Pictured people or hands with joints:
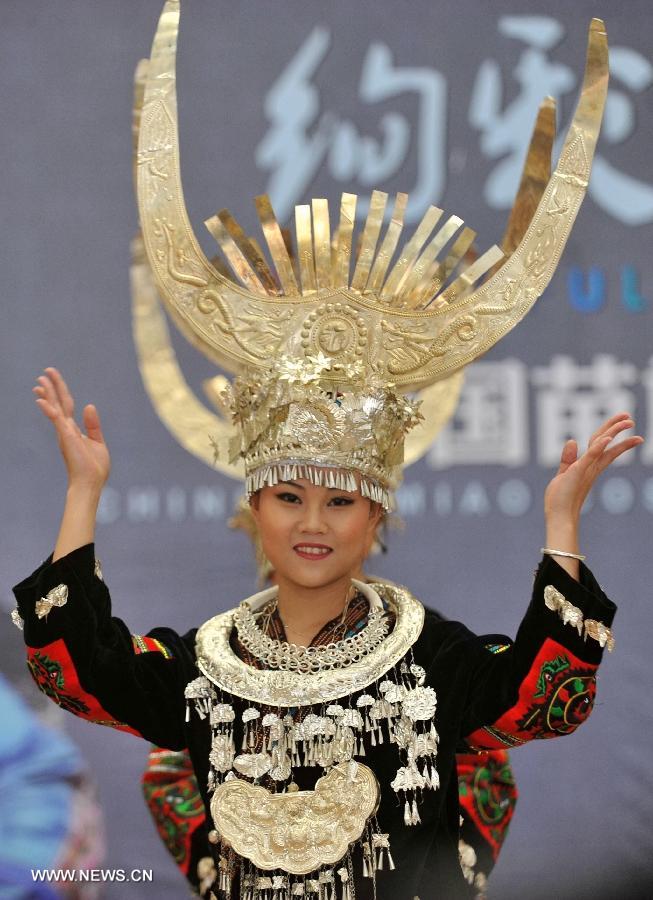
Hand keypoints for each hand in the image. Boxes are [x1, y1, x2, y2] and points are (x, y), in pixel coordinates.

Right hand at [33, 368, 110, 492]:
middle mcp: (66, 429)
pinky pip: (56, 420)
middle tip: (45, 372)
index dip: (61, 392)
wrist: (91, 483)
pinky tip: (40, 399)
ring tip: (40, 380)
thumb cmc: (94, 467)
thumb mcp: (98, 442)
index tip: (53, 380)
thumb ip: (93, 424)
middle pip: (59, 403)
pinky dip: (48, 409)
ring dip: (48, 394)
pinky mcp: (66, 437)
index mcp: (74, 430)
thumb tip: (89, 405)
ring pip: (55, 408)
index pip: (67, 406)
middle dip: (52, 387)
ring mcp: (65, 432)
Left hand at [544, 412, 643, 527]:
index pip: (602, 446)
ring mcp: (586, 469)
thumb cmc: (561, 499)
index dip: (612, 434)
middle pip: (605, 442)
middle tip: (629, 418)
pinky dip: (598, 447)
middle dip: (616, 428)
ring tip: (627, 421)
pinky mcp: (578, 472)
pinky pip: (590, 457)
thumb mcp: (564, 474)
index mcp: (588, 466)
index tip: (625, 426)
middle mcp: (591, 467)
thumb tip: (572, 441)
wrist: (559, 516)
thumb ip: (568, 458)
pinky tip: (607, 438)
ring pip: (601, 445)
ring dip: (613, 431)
---
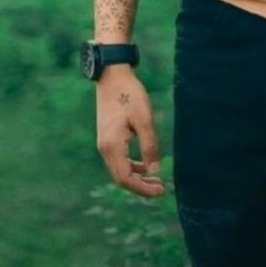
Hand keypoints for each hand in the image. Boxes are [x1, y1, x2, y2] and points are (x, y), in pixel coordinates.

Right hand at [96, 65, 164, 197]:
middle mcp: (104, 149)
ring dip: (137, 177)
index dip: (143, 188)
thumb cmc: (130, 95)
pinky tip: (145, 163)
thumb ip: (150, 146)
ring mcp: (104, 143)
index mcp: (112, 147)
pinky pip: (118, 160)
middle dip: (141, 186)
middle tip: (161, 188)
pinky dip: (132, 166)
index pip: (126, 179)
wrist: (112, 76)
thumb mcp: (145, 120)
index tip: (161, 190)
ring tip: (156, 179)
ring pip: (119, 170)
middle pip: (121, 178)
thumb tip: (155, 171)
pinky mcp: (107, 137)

# Exercise directions
What is the number of lines in the entries above that contain the word "ring"? Answer with that number only.

# Solution to the exercise
12